No inferno cubano, a asfixia e o extermínio do rebanho, não são por ventura um tema importante? O bom pastor está disposto a dar a vida por suas ovelhas (cf. João, 10, 10). Que dizer daquele que as deixa a mercê do lobo?
Esse reconhecimento da capitulação eclesiástica ante os representantes do regime cubano explica a alegria demonstrada pela funcionária Caridad Diego, e sua disposição a um “diálogo cordial” com interlocutores tão benevolentes; ao mesmo tempo torna inexplicáveis as declarações dos cardeais acima citados, de que o encontro teria sido “muito bom”.
Dois meses antes, em maio pp., o Celam havia realizado em Aparecida, Brasil, a 5ª Conferência Geral. Nessa ocasião, enviei a seus participantes uma mensagem pública que, segundo me consta, se entregou pessoalmente à boa parte dos eclesiásticos ali presentes. Um resumo do mesmo foi divulgado pela Agência Católica de Informações (ACI) (“Ex-preso político pede que drama cubano não passe desapercebido na 5ª Conferência”, ACI, 06 de maio de 2007, Armando Valladares, “Bento XVI, Celam e ‘favela’ cubana”, La Nueva Cuba, 06 de maio de 2007). Em tal mensagem, expressava “minha angustiada interrogação, enquanto católico cubano e ex-preso político nos cárceres comunistas durante 22 anos, é se esta reunião do Celam abordará o drama dos católicos cubanos ou se, mais uma vez, optará pelo silêncio” . Também constatava que “o sofrimento espiritual do rebanho católico cubano em relação a esa atitude complacente dos pastores ante os lobos vermelhos é dilacerante”. E lembrava que durante a reunião do Encontro Nacional Eclesial Cubano (ENEC), o então arcebispo de Santiago de Cuba, monsenhor Pedro Meurice, reconheceu que no começo os fiéis católicos cubanos “nos consideravam uma Igreja de mártires” porém, que agora, por essa atitude colaboracionista, “alguns dizem que somos uma Igreja de traidores”.

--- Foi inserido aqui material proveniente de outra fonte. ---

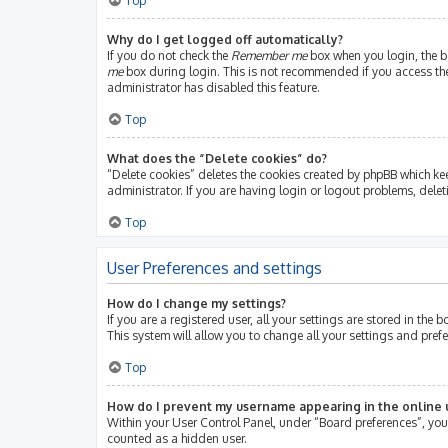
Top
Why do I get logged off automatically?
If you do not check the
Remember me
box when you login, the bo
me
box during login. This is not recommended if you access the b
administrator has disabled this feature.
Top
What does the “Delete cookies” do?
“Delete cookies” deletes the cookies created by phpBB which ke
administrator. If you are having login or logout problems, dele
Top
User Preferences and settings
How do I change my settings?
If you are a registered user, all your settings are stored in th
This system will allow you to change all your settings and pref
Top
How do I prevent my username appearing in the online u
Within your User Control Panel, under “Board preferences”, you 
counted as a hidden user.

Os participantes da reunião do Celam em Havana tiveram a oportunidade de romper com o muro de silêncio, de indiferença e de vergonha que asfixia meus irmãos cubanos, que sofrem na ilha-cárcere do Caribe. Pelo contrário, abriram mais uma vez seus braços aos lobos. Isto constitui uma prova espiritual sem precedentes para os fiéis católicos cubanos, que cada vez mais vêem no lema de São Paulo “esperar com toda a esperança” (Epístola aos Romanos IV, 18, 19), o fundamento de sua perseverança e de sua fidelidade à Igreja, algo que constitui um exemplo para o mundo inteiro.

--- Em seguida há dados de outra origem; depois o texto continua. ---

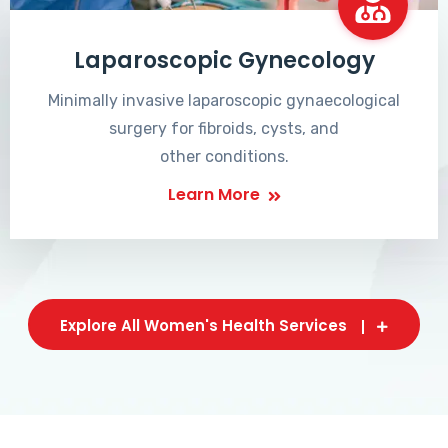
Laparoscopic Gynecology
Minimally invasive laparoscopic gynaecological
surgery for fibroids, cysts, and
other conditions.
Learn More
Explore All Women's Health Services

É difícil pensar que as recentes e cordiais conversações entre lobos e pastores, em Havana, tenham-se realizado sem a aprovação de Roma, uma vez que nelas participou o próprio núncio apostólico. O que foi dito acima levanta as mais delicadas interrogações sobre a marcha da atual diplomacia vaticana e sobre a orientação do pontificado de Bento XVI, no que diz respeito à Cuba comunista.
Fonte: Diario Las Américas, Miami – 27 de julho de 2007.
Tradução: Graça Salgueiro
(*) Armando ValLadares (a quem uma vez Lula chamou de "picareta") é escritor e, como perseguido político de Fidel Castro, passou mais de 20 anos numa prisão cubana.